* Work to complete
The answer should hold only the line with "hfov_deg: 102.1" and each line after it through the last line of the material, exactly.
*-*-*
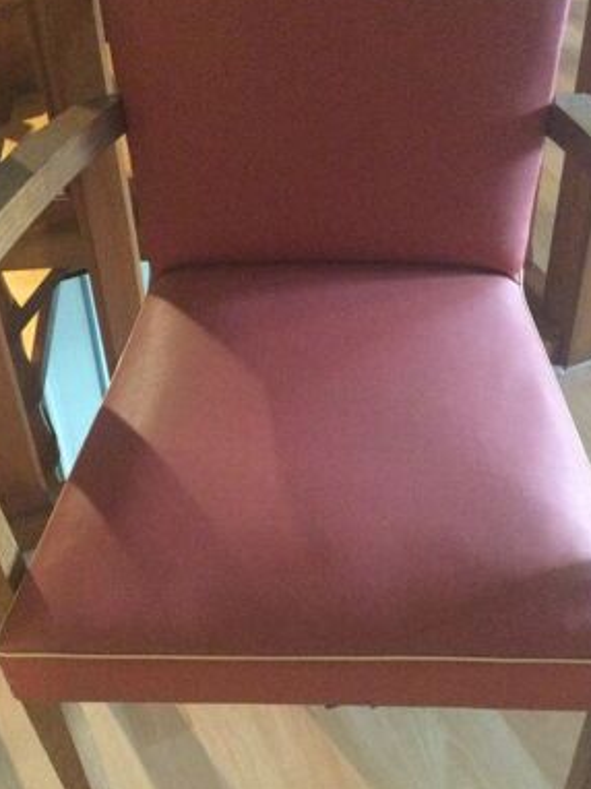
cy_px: 401
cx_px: 308
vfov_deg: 36.8
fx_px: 1185
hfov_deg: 28.0
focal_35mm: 52
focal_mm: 3.3
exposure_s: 1/17
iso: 640
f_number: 2.4
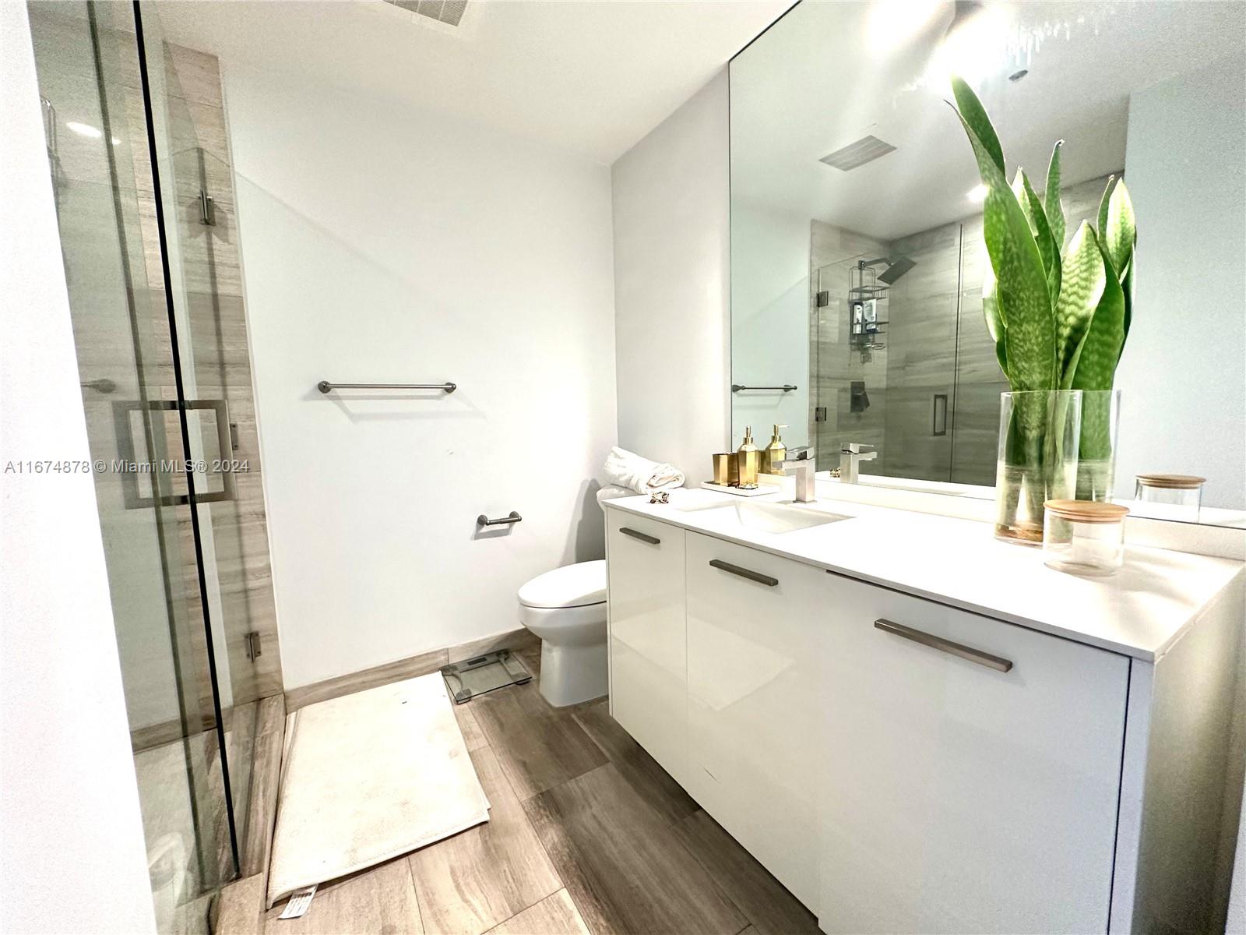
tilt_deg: -6.6
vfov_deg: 85.7
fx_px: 504
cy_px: 468
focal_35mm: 14
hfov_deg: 102.1
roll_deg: +2.1
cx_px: 623
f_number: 2.2
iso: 200
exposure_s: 1/60
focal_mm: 2.22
*-*-*
* Answer section
hfov_deg: 102.1
roll_deg: +2.1
cx_px: 623
f_number: 2.2
iso: 200
exposure_s: 1/60
focal_mm: 2.22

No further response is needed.